This was a rough week. In fact, that’s probably understatement of the year. It was more than rough. It was devastatingly awful. I remember waking up on Tuesday morning feeling hopeful and eager, ready to mark history and usher in a welcomed change for our country. But by Wednesday, those emotions subsided and anxiety, hurt and anger quickly took hold. To think we have taken as many steps forward as we have, only to be pulled backwards an infinite amount was too much to bear.
Whenever I can’t mentally process an event in my life, I look for inspiration and uplifting words in a myriad of places, whether it be my favorite television shows, social influencers who feel like BFFs in my head, podcasts, books, you name it. So as I sat down ready to get my life listening to this week’s The Read (if you’re not hip, get on it), color me elated when I saw Vogue released the first snaps of its December 2016 cover featuring none other than First Lady Michelle Obama. While the thought of her and President Obama leaving the White House behind is one I’d rather skip over, I was beyond myself staring at her beaming face on the latest issue of the fashion bible. It was like the universe knew exactly the pick me up I needed.
And however bittersweet the next few weeks’ transition will be for all of us, I’m comforted in knowing our First Lady was the example of grace, sophistication and poise that we could always look up to. Her mantra of going high when others go low is one that she has exuded publicly for eight years. When I think of the type of woman I aspire to be as I tackle obstacles in the next phases of my life, Michelle Obama is the prime role model. She embodies black girl magic in everything she does and I couldn’t be more proud of the lasting impact she’ll have.
If you’re anything like me, you need a few reasons to smile right about now. So take a look at FLOTUS on some of the best covers of this year. Plus a few quotes that will make you fall even more in love with her before she leaves 1600 Pennsylvania Avenue.
Vogue Magazine, December 2016
On ignoring the naysayers:
“So there are a lot of people who will try to step on your confidence based on their assumptions about who they think you are. For all of you sitting here, with those doubts in your head—because those whispers of doubt, they stay with you for a very long time—ignore them. . . . I still carry that with me today, as First Lady of the United States, because there are people who don’t think I should be doing that either.”
T Magazine, October 2016
InStyle, October 2016
On being her own woman:
“I tend not to worry about the trends, because what works for an 18-year-old selfie queen may not for a 52-year-old First Lady who is a mom of teenagers she is trying to be a good role model for.”
Essence, October 2016
On the lasting impact she and husband Barack will have on younger generations:
“I think when it comes to Black kids, it means something for them to have spent most of their life seeing the family in the White House look like them. It matters. All the future work that Barack talked about, I think over these last few years, we’ve kind of knocked the ceiling of limitation off the roofs of many young kids; imaginations of what’s possible for them. And as a mother, I wouldn’t underestimate how important that is, having that vision that you can really do anything—not because somebody told you, but because you’ve seen and experienced it. I think that will be a lasting impact on our kids.”
Variety, August 2016
On being relatable and true to herself:
“I have never been afraid to be a little silly, and you can engage people that way. My view is, first you get them to laugh, then you get them to listen. So I’m always game for a good joke.”
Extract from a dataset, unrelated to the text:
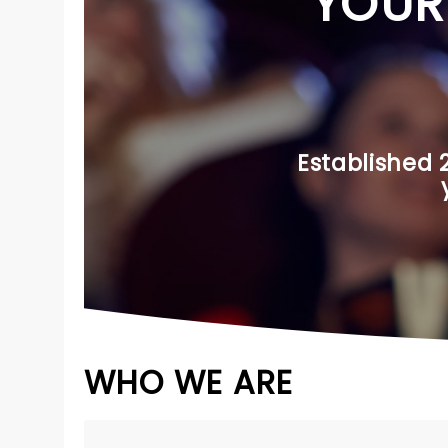
YOUR
Established 
WHO WE ARE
Seventeen Magazine, May 2016
On not having all the answers and that being totally okay:
“I always tell people, the question of what you want to be when you grow up is one that you will eternally be answering. I’m still asking myself that question! What am I going to do when I leave here? How do I want to impact the world? I’ve gotten used to the fact that I don’t have to know. I’m always going to be discovering new parts of myself, and you’ll find that you will be too.”
The Verge, March 2016
On how she’s built trust among the public over the years:
“People can get to know me directly. They can see that I’m kind of silly sometimes, that I care. They can feel the passion, [and] they don’t have to have it filtered through another source. And young people in particular like that.”
I’m already sobbing. Simply gorgeous.